(Records from a data collection)
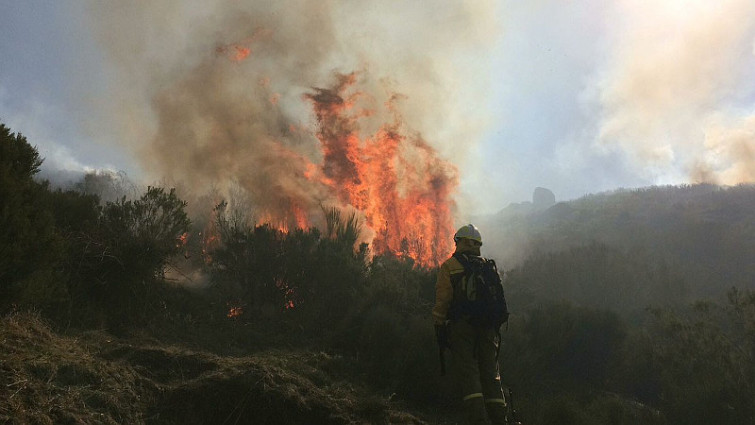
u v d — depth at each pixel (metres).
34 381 3.64
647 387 6.84
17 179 5.13
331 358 6.28
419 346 6.07
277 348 6.82
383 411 4.94
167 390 4.29
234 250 8.58
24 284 4.85
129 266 6.85
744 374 5.86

## WHAT THE TASK ASKS
Return the lines above exactly; the images are not part of the copy.

## ANSWER BOX
u v d — depth at each pixel (metres).
34 381 3.64
647 387 6.84
17 179 5.13
331 358 6.28
419 346 6.07
277 348 6.82
383 411 4.94
167 390 4.29
234 250 8.58
24 284 4.85
129 266 6.85
744 374 5.86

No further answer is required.